### Records for the task
--
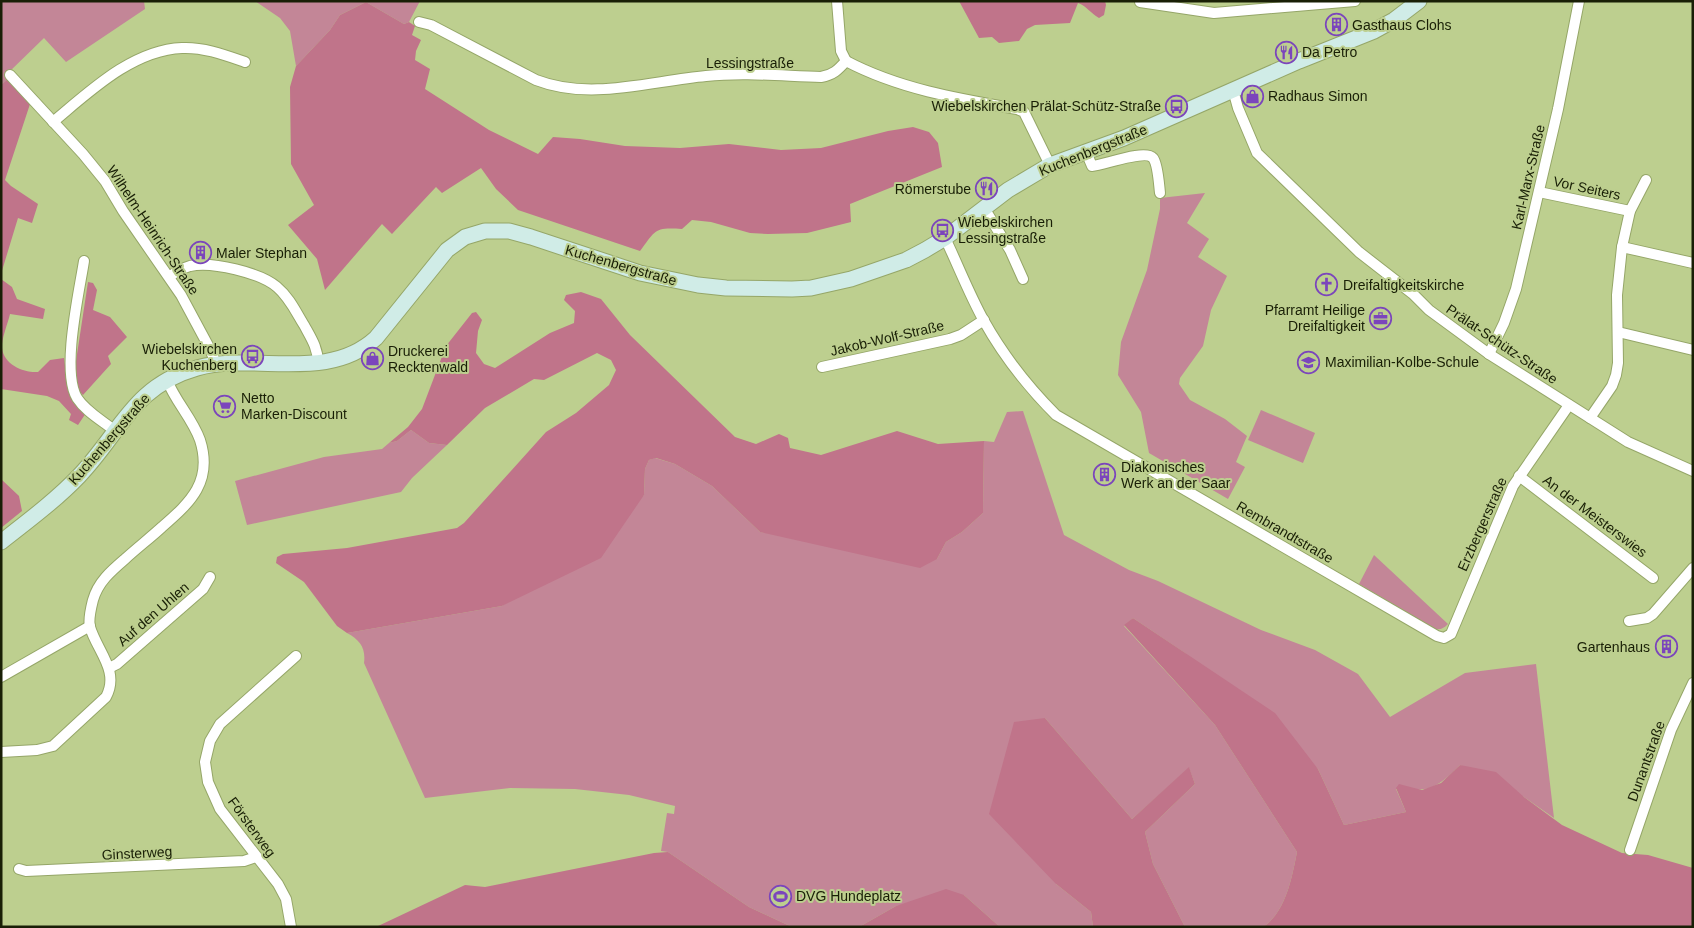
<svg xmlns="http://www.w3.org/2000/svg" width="1694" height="928" viewBox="0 0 1694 928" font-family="Arial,sans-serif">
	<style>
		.green { fill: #c38697 }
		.forest { fill: #c0748a }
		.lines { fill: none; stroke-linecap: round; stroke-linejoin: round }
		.street-casing { stroke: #95a668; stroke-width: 12 }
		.secondary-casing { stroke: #95a668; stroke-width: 17 }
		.street { stroke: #fff; stroke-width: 10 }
		.secondary { stroke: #d0ece7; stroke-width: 15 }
		.labels { text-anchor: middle; stroke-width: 4; stroke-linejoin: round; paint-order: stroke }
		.poi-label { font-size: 14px; fill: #191f06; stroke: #bdcf8f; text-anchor: start }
		.street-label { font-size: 14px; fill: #191f06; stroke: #bdcf8f }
	</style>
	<rect width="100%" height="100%" fill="#bdcf8f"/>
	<g class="green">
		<path d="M 1,1 L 144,1 L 145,9 L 66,62 L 44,38 L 7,74 L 9,78 L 1,85 Z"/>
		<path d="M 255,1 L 420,1 L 409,22 L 404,24 L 366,2 L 340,15 L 330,30 L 296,66 L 290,31 L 280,18 Z"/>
		<path d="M 1205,193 L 1187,223 L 1209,239 L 1198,257 L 1227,276 L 1211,310 L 1203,346 L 1180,378 L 1179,384 L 1190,400 L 1225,419 L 1247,436 L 1236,462 L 1245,467 L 1228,499 L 1149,453 L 1141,412 L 1118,375 L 1121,342 L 1147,270 L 1160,209 L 1160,198 Z"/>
		<path d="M 1261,410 L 1315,433 L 1303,463 L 1248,440 Z"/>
		<path d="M 1023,411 L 1064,535 L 1129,570 L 1158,581 L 1261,630 L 1315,650 L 1358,674 L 1390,717 L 1465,673 L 1536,664 L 1554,818 L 1524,797 L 1460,765 C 1435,790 1431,791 1396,789 L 1406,812 L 1344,825 L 1318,769 L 1185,653 L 1133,618 L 1124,626 L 1215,725 L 1297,852 C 1292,877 1286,912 1263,927 L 1185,927 L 1153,864 L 1145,832 L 1195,784 L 1189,768 L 1132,819 L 1045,718 L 1056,884 L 1091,912 L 1093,927 L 1000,927 L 964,895 L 896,906 L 859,927 L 792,927 L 749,907 L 668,852 L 661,851 L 667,813 L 674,814 L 675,806 L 629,795 L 575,789 L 510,788 L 425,798 L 364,663 C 366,648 360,640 347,633 L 502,606 L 644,495 L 645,469 L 649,460 L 655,458 L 675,464 L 712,486 L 760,532 L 937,559 L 946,542 L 962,532 L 983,513 L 984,441 L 994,442 L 1007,412 Z"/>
		<path d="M 411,430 L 429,443 L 447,445 L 412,478 L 401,492 L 247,525 L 235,481 L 324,457 L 382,449 L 389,443 L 397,441 Z"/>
		<path d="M 1374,555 L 1448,624 C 1444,628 1441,630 1435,629 L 1359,584 Z"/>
	</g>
	<g class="forest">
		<path d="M 959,1 L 1105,1 L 1106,5 L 1104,15 L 1099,18 C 1090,13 1088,7 1078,3 L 1070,23 L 1035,25 L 1027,29 L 1019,41 L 999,43 L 992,37 L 979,38 Z"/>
		<path d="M 366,2 L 404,24 L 409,22 L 415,26 L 412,35 L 421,40 L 416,51 L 415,60 L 430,69 L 425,89 L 489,130 L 538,154 L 553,137 L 580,139 L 625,146 L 680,148 L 729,144 L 781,150 L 821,148 L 888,131 L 913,127 L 929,132 L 938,143 L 942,167 L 850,204 L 851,222 L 807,233 L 768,234 L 750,233 L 711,222 L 692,220 L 682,229 C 654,227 656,230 640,251 L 518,210 L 496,189 L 481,168 L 442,193 L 436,187 L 392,234 L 382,224 L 325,290 L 317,259 L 288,225 L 314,205 L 291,164 L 290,87 L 296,66 L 330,30 L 340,15 Z"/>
		<path d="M 9,78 L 31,101 L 5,180 L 11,186 L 38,204 L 32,223 L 18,218 L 1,274 L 1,85 Z"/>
		<path d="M 1,279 L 12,287 L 17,299 L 45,309 L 43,319 L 10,314 C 8,323 1,340 2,348 C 4,365 24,373 38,372 L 50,360 L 64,358 L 69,393 L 86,413 L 78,425 L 69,420 L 71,414 L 59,401 L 47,396 L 1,389 Z"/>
		<path d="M 88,282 L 93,283 L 97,290 L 93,310 L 110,317 L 127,337 L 108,356 L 111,364 L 83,395 L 77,389 L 74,374 Z"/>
		<path d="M 581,292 L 601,299 L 630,335 L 735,437 L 756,444 L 779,434 L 788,438 L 790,448 L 821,455 L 897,431 L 938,444 L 984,441 L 983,513 L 962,532 L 946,542 L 937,559 L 920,568 L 760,532 L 712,486 L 675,464 L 656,458 L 649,460 L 645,469 L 644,495 L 601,558 L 502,606 L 347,633 L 337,626 L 304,582 L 276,563 L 277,557 L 283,554 L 347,548 L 457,528 L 464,523 L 546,432 L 576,413 L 609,385 L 616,370 L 611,360 L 597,353 L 544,380 L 534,379 L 485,408 L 447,445 L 429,443 L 411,430 L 397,441 L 389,443 L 408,427 L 422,409 L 446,346 L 472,313 L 476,312 L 482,320 L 478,331 L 476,353 L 484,364 L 495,368 L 550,333 L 574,323 L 575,311 L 564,300 L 566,295 Z"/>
		<path d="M 1,479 L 19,496 L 22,511 L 1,528 Z"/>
		<path d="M 1133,618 L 1275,713 L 1318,769 L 1344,825 L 1406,812 L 1396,788 L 1399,784 L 1422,790 L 1441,783 L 1460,765 L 1496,772 L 1524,797 L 1562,825 L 1622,853 L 1648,855 L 1693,868 L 1693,927 L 1263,927 C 1286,912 1292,877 1297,852 L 1215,725 L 1124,625 Z"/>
		<path d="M 1045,718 L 1132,819 L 1189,767 L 1195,784 L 1145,832 L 1153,864 L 1185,927 L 1093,927 L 1091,912 L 1056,884 L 989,814 L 1014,722 Z"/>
		<path d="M 668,852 L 749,907 L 792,927 L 376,927 L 465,885 L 485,887 L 654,853 Z"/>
		<path d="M 946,889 L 964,895 L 1000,927 L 859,927 L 896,906 Z"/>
	</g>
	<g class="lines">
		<defs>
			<g id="street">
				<path d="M 837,1 L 841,51 L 846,61"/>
				<path d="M 1140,2 L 1214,13 L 1355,1"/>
				<path d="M 419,22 L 431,25 L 536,80 C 590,101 650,81 706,76 C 744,72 783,76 821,77 C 833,75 838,70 846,61"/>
				<path d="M 846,61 C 899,89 959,99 1017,109 L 1024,112 L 1050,165"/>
				<path d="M 10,75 L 83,154 L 105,181 L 123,211 L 181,295 L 210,349 L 216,364"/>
				<path d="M 1233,90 L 1238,108 L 1257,153 L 1359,252 L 1413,294 L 1429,310 L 1489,354 L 1628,442 L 1693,471"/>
				<path d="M 53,122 C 89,92 132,50 182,48 C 204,47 225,55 245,62"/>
				<path d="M 1086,152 L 1092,166 C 1104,165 1145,149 1153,158 C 1158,164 1159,185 1160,193"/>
				<path d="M 1539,192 L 1630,211"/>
				<path d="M 984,208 L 1010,250 L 1023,279"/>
				<path d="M 945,238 C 958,265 969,294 984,321 C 1003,355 1028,387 1056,415 L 1437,636 L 1444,638 L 1451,634 L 1513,486 L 1569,405"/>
				<path d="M 1622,247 L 1693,263"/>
				<path d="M 84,261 C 79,293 61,371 77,398 C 86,412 103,421 115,431"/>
				<path d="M 170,276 C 176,272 183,268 190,266 C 212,261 261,273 277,287 C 289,297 296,312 304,325 C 311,338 318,348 318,363"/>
				<path d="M 1618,332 L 1693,350"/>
				<path d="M 1489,354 L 1504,323 L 1516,289 L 1558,109 L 1579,1"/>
				<path d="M 822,367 L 950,339 L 961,335 L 984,320"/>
				<path d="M 1590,418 L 1612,386 L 1616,375 L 1618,363 L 1617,295 L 1622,247 L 1630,211 L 1646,180"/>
				<path d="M 1519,476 L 1653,578"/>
				<path d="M 1629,621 L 1647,618 L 1653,614 L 1693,568"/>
				<path d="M 109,668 L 117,664 L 203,589 L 210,577"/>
				<path d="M 1,677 L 90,626"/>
				<path d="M 1,752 L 37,750 L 53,746 L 106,697 C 120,671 97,651 90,627 C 88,619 91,608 93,600 C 98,582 111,571 125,559 C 137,548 150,538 162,527 C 191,502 213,481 200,440 C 192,418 175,401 167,380"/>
				<path d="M 1630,850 L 1671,730 L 1693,683"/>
				<path d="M 19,869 L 26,871 L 244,861 L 256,857"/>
				<path d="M 291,927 L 286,899 L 278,884 L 220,809 L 208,782 L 205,762 L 210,741 L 220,724 L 296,656"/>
			</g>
			<path id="secondary" d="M 1,542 C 28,521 56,500 79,476 C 121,432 133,386 197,368 C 256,352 327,383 376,338 L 447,250 L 465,237 L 485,231 L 509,231 L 531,237 L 640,273 L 698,285 L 726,288 L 792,289 L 811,288 L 851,279 L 906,260 L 925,250 L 945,238 L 1008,190 L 1050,165 L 1124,138 L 1299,61 L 1374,31 L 1394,20 L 1419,1"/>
		</defs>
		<use href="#street" class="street-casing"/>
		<use href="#secondary" class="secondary-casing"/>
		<use href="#street" class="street"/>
		<use href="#secondary" class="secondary"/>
	</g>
	<defs>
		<symbol id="building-ring" viewBox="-11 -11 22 22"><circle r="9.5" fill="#bdcf8f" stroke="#7b45bc" stroke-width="1.5"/><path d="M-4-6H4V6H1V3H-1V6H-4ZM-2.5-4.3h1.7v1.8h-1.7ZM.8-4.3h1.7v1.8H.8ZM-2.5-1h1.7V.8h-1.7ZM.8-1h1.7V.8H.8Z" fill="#7b45bc"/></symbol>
		<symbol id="restaurant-ring" viewBox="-11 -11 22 22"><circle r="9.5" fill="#bdcf8f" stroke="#7b45bc" stroke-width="1.5"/><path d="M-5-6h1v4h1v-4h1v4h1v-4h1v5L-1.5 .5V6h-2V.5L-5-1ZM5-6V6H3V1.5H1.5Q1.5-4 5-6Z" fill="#7b45bc"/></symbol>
		<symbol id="shop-ring" viewBox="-11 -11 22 22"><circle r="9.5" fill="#bdcf8f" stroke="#7b45bc" stroke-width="1.5"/><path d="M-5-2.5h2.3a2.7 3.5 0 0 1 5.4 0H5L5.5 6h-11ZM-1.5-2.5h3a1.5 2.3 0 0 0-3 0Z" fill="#7b45bc"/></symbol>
		<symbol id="bus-ring" viewBox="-11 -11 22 22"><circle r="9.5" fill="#bdcf8f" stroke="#7b45bc" stroke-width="1.5"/><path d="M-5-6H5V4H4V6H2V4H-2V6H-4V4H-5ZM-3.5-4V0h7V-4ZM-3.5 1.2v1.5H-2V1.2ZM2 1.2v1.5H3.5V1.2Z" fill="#7b45bc"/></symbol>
		<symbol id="church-ring" viewBox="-11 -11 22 22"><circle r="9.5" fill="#bdcf8f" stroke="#7b45bc" stroke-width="1.5"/><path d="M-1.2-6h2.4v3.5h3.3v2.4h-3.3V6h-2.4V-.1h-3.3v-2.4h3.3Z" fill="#7b45bc"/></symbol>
		<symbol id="office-ring" viewBox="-11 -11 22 22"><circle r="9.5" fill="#bdcf8f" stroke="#7b45bc" stroke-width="1.5"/><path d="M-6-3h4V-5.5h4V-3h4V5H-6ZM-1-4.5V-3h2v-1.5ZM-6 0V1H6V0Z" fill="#7b45bc"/></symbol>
		<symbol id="school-ring" viewBox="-11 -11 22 22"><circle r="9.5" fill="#bdcf8f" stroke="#7b45bc" stroke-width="1.5"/><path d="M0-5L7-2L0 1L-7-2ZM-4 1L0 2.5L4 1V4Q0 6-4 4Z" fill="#7b45bc"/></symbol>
		<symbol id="supermarket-ring" viewBox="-11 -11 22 22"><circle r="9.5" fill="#bdcf8f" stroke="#7b45bc" stroke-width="1.5"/><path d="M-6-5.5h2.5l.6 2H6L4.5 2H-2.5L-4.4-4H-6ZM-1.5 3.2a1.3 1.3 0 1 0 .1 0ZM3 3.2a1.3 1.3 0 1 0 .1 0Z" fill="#7b45bc"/></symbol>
		<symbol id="stadium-ring" viewBox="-11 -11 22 22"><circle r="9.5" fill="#bdcf8f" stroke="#7b45bc" stroke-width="1.5"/><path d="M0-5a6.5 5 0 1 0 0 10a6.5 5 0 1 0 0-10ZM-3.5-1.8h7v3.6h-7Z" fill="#7b45bc"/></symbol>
	</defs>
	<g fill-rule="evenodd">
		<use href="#building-ring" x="1324" y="12" width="25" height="25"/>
		<use href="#restaurant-ring" x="1274" y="40" width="25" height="25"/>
		<use href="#shop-ring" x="1240" y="84" width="25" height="25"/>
		<use href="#bus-ring" x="1164" y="94" width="25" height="25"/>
		<use href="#restaurant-ring" x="974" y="176" width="25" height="25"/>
		<use href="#bus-ring" x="930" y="218" width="25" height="25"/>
		<use href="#building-ring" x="188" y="240" width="25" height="25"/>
		<use href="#church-ring" x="1314" y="272" width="25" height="25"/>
		<use href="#office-ring" x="1368" y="306" width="25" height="25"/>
		<use href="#bus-ring" x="240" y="344" width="25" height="25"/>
		<use href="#shop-ring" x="360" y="346" width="25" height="25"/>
		<use href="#school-ring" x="1296" y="350" width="25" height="25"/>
		<use href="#supermarket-ring" x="212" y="394" width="25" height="25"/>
		<use href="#building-ring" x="1092" y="462" width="25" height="25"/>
		<use href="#building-ring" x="1654" y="634" width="25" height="25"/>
		<use href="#stadium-ring" x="768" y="884" width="25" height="25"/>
	</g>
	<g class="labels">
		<g class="poi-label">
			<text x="1352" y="30">Gasthaus Clohs</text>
			<text x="1302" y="57">Da Petro</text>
			<text x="1268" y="101">Radhaus Simon</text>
			<text x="1161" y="111" text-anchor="end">Wiebelskirchen Prälat-Schütz-Straße</text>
			<text x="971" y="194" text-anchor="end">Römerstube</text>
			<text x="958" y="227">Wiebelskirchen<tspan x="958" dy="16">Lessingstraße</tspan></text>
			<text x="216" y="258">Maler Stephan</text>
			<text x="1343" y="290">Dreifaltigkeitskirche</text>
			<text x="1365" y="315" text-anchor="end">Pfarramt Heilige<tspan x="1365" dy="16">Dreifaltigkeit</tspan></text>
			<text x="237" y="354" text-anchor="end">Wiebelskirchen<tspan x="237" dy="16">Kuchenberg</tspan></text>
			<text x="388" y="356">Druckerei<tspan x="388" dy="16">Recktenwald</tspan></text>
			<text x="1325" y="367">Maximilian-Kolbe-Schule</text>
			<text x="241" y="403">Netto<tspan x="241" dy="16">Marken-Discount</tspan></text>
			<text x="1121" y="472">Diakonisches<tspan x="1121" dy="16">Werk an der Saar</tspan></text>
			<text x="1650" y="652" text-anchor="end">Gartenhaus</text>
			<text x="796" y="901">DVG Hundeplatz</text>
		</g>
		<g class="street-label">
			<text x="750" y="68">Lessingstraße</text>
			<text transform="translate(1093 150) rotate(-22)" y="5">Kuchenbergstraße</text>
			<text transform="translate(1528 177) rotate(-77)" y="5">Karl-Marx-Straße</text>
			<text transform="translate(1587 188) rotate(12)" y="5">Vor Seiters</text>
			<text transform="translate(153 230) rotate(56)" y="5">Wilhelm-Heinrich-Straße</text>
			<text transform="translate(621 265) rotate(16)" y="5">Kuchenbergstraße</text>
			<text transform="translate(887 338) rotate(-13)" y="5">Jakob-Wolf-Straße</text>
			<text transform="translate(1502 344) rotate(34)" y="5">Prälat-Schütz-Straße</text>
			<text transform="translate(109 439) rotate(-49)" y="5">Kuchenbergstraße</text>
			<text transform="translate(1595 516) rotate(37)" y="5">An der Meisterswies</text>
			<text transform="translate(1482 524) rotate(-66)" y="5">Erzbergerstraße</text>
			<text transform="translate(1285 532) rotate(30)" y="5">Rembrandtstraße</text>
			<text transform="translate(153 614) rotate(-41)" y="5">Auf den Uhlen</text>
			<text transform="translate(1646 761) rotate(-70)" y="5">Dunantstraße</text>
			<text transform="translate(252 827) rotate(54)" y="5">Försterweg</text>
			<text transform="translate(137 853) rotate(-3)" y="5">Ginsterweg</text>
		</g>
	</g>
	<rect width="1694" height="928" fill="none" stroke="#191f06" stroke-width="5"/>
</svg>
--
### What is expected
Copy every line of the listing that contains the word "lines".

### Response to the task
		.lines { fill: none; stroke-linecap: round; stroke-linejoin: round }
	<g class="lines">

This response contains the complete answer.